Topical Press ReleasesSeptember 28, 2022

Confidentiality clauses and whistleblowing

Human resource’s tangled web – confidentiality clauses and whistleblowing

South Africa’s labour law is generally considered to be substantial and in-depth, covering a broad spectrum of rules and regulations.  Legislation is now even more significant because of the importance placed on data use and protection, and the significance of the Protection of Personal Information (PoPIA) Act. So what happens in the event of a labour dispute and the use or misuse of confidentiality agreements or confidentiality clauses?

Leading human capital management services and solutions specialist CRS Technologies says digitalisation has had a profound impact on businesses, with data acknowledged and intellectual property considered to be the among the most prized assets.

Today, information needs to be accessed, stored, exchanged and utilised in an instant if industries want to remain relevant and competitive.  This is why employers rely heavily on tools like confidentiality agreements to protect information in the first instance, but also ensure that information is used appropriately, legally and in the interests of the company.

Nicol Myburgh, Head: CRS Technologies HCM Business Unit, explains that put simply, a confidentiality agreement means employees cannot disclose proprietary data about the company to anyone else without prior consent.

But why is this important for employees and employers to know?

“There are significant repercussions for all parties if a confidentiality agreement is breached. Aside from the basic breakdown of a relationship that is supposed to be based on trust, if guilty, the employee could not only lose his or her job, he or she may also be liable for prosecution in terms of a civil claim levelled against them,” says Myburgh. “The law recognises the rights of all parties involved, but leans a bit more towards the side of the employer in terms of their right to have information protected, and is legally binding in terms of the employees’ responsibilities.”

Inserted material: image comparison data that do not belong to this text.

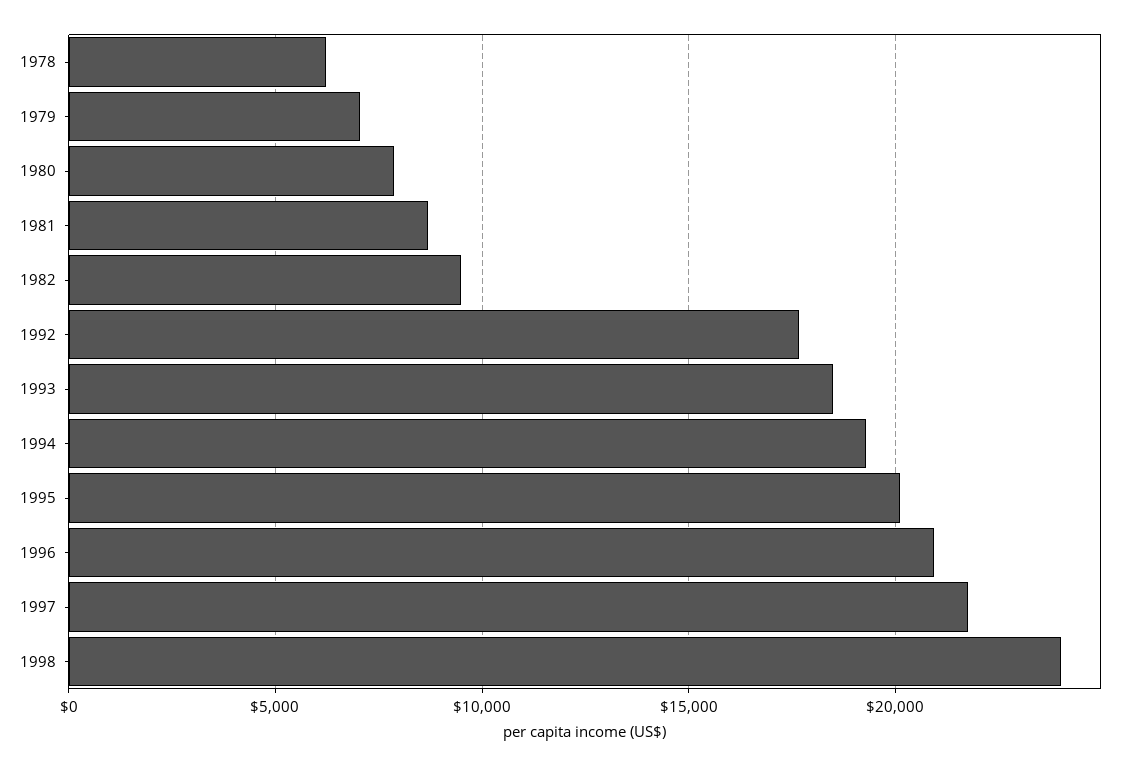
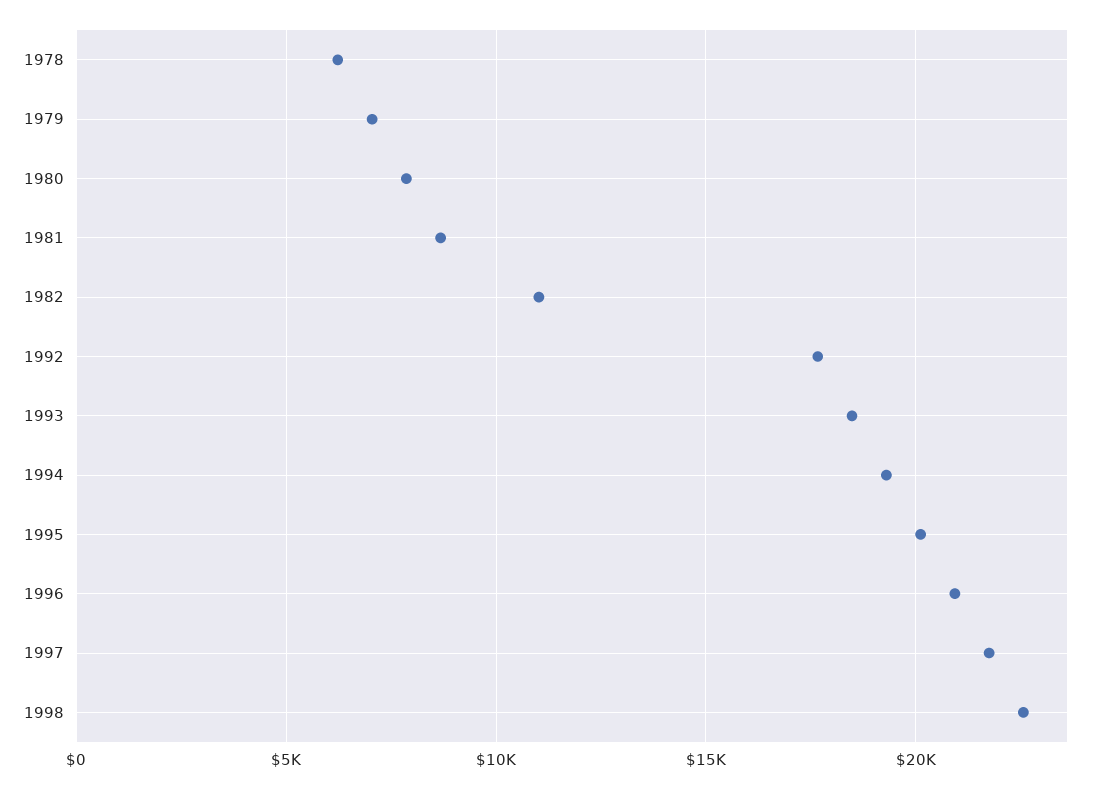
1982: 9500 -> 11000
1998: 24000 -> 22500

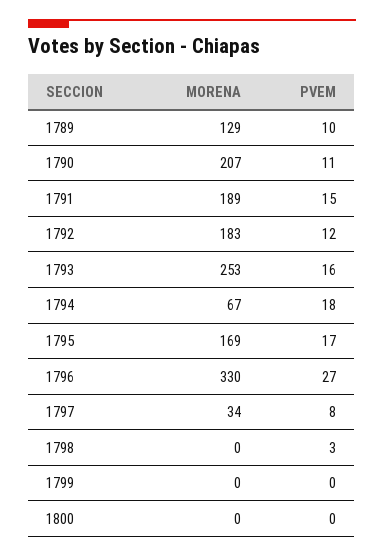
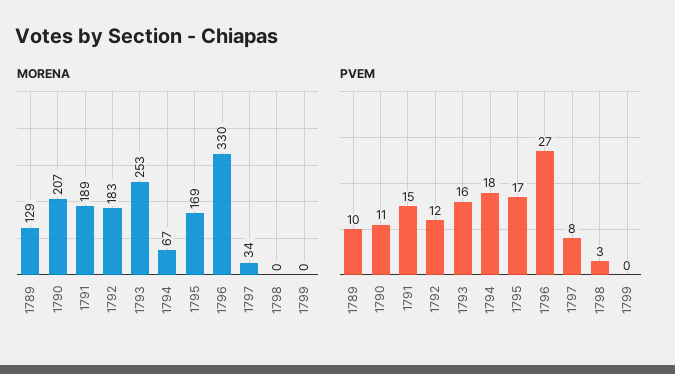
MORENA, 1800: 0 -> none
PVEM, 1800: 0 -> none

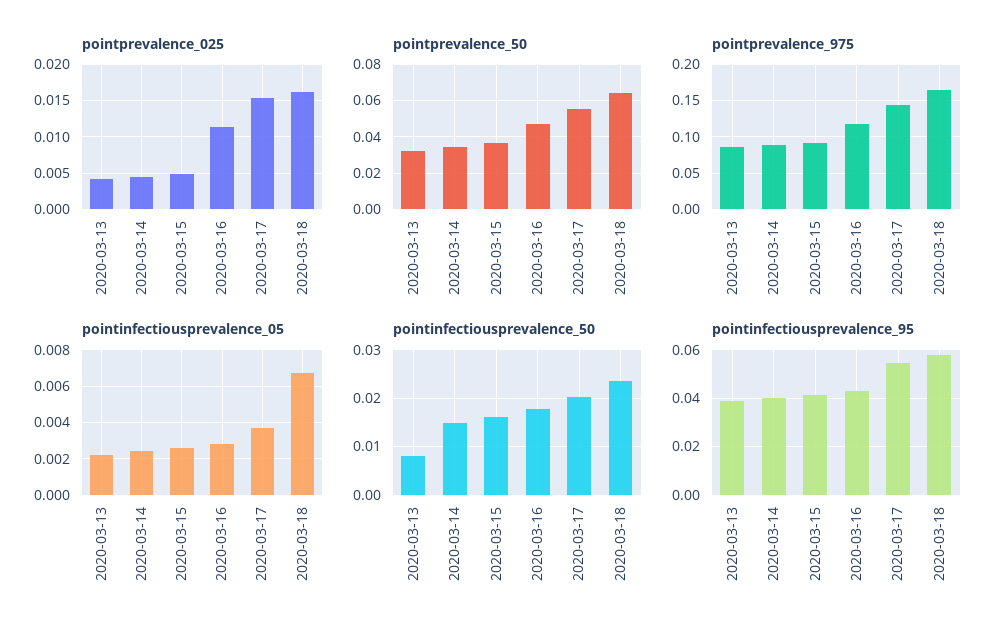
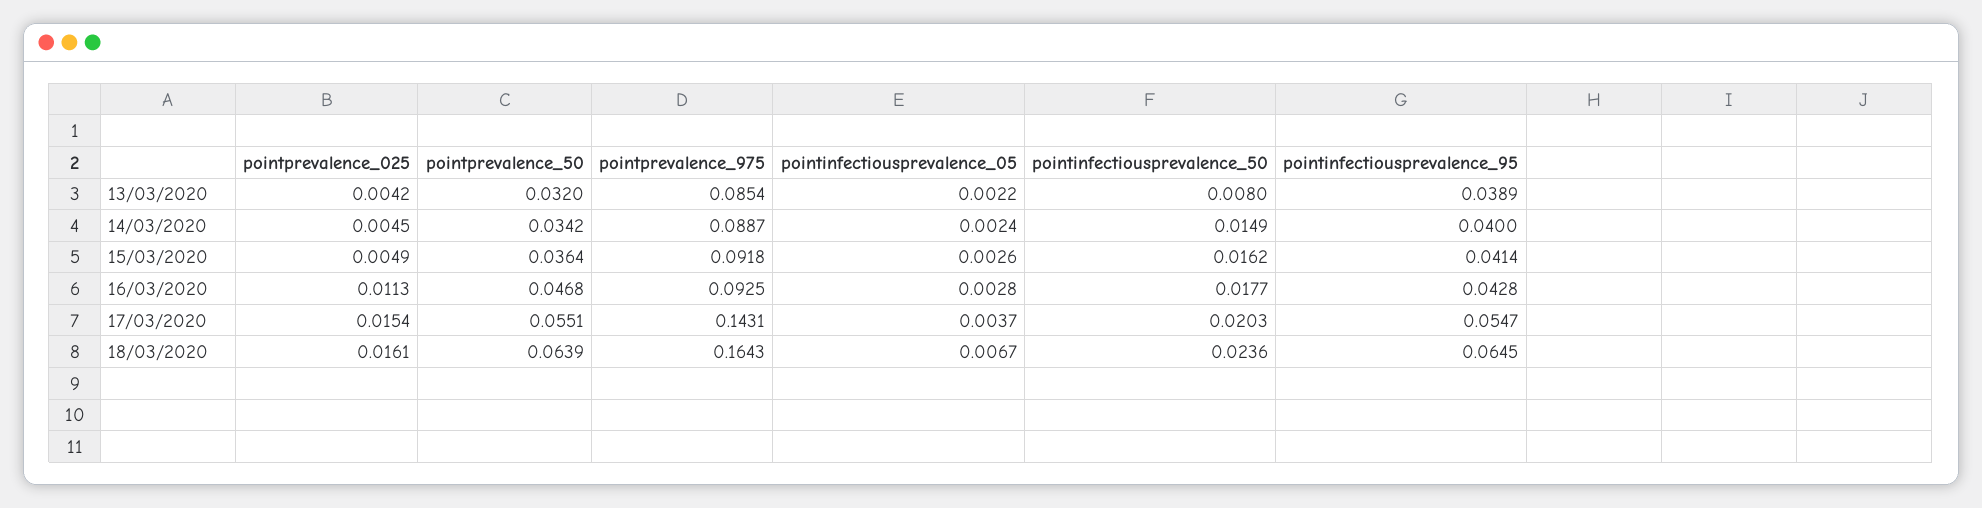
pointprevalence_975, 2020-03-16: 0.12 -> 0.0925
pointinfectiousprevalence_95, 2020-03-18: 0.0575 -> 0.0645

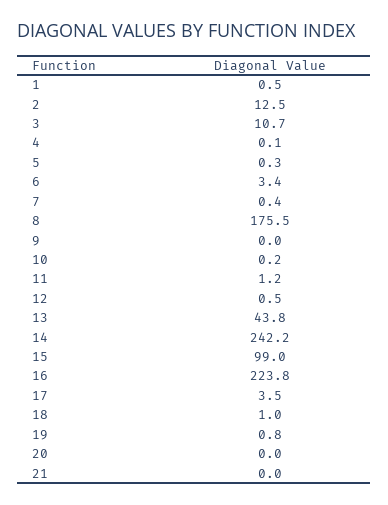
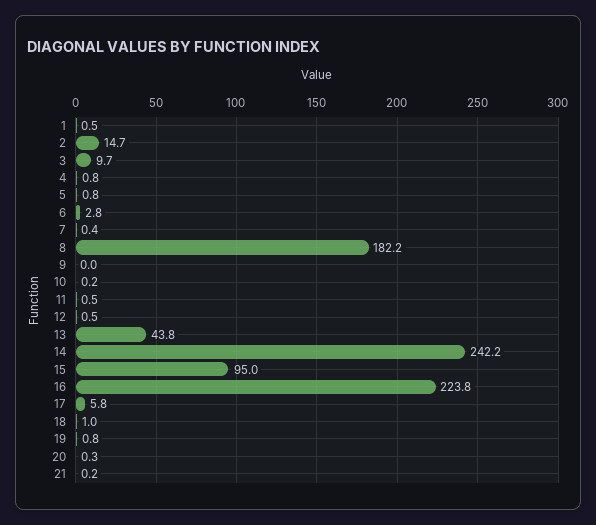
2: 12.5 -> 14.7
3: 10.7 -> 9.7
4: 0.1 -> 0.8
5: 0.3 -> 0.8
6: 3.4 -> 2.8
8: 175.5 -> 182.2
11: 1.2 -> 0.5
15: 99 -> 95
17: 3.5 -> 5.8
20: 0 -> 0.3
21: 0 -> 0.2

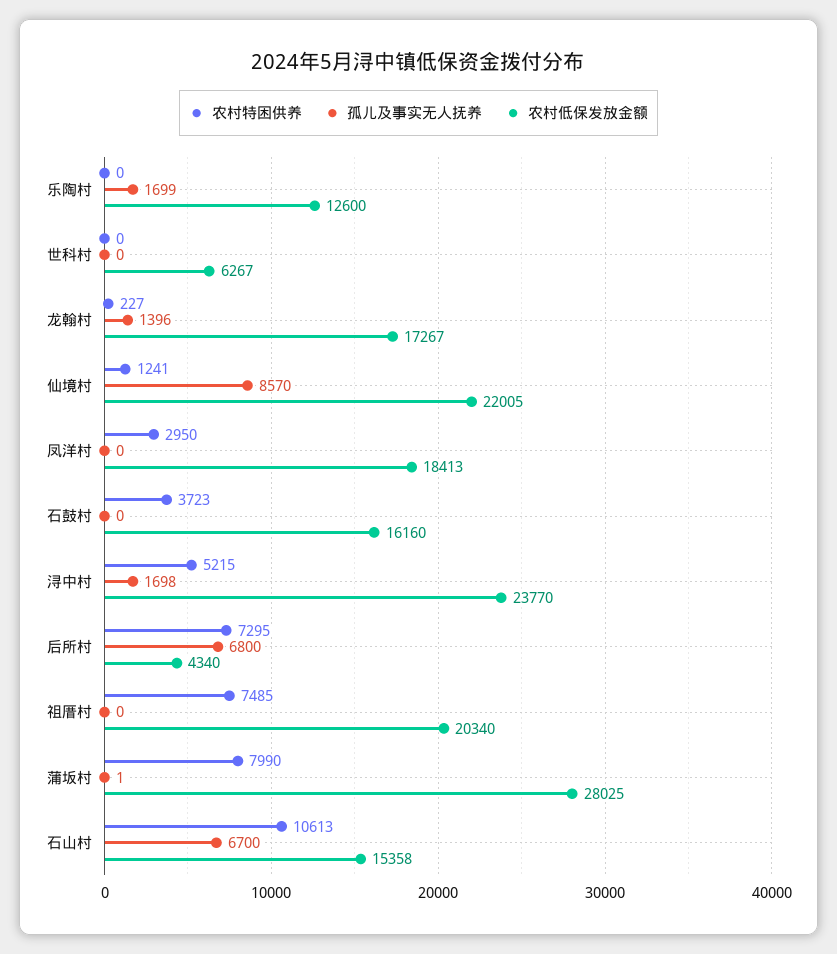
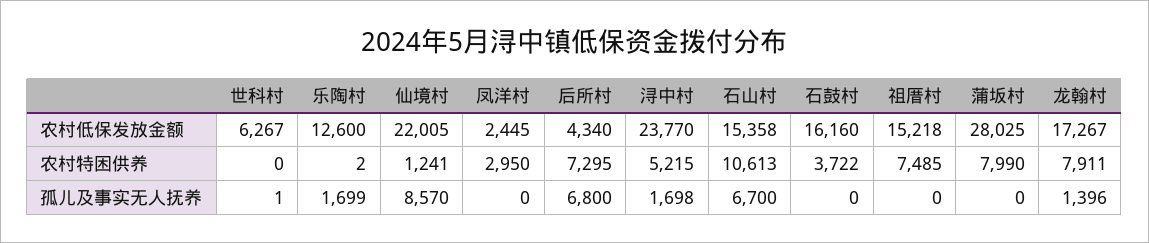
农村特困供养, 乐陶村: 0 -> 2
孤儿及事实无人抚养, 世科村: 0 -> 1
农村特困供养, 龙翰村: 227 -> 7911
农村低保发放金额, 凤洋村: 18413 -> 2445
农村特困供养, 石鼓村: 3723 -> 3722
农村低保发放金额, 祖厝村: 20340 -> 15218
孤儿及事实无人抚养, 蒲坂村: 1 -> 0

CRS Technologies highlights the fact that a foundation feature of any labour contract entered into between an employer and employee is the common law obligation to protect the interests of employers, most significantly their data and information about operations.

“And it’s also accepted that the more competitive the industry, the more relevant and serious issues like confidentiality and legally binding agreements become,” adds Myburgh.

“We live in the age of data, of cyber security and corporate espionage. Trade secrets, sensitive information and personal data are considered treasured commodities, and protection is of paramount importance. Employees are the frontline of any operation today and entrusted confidentiality is not a luxury or ‘nice-to-have’, it’s a top priority for companies and one that will continue to be fiercely guarded in the digital economy. Human resources and labour legislation reflect the trend.”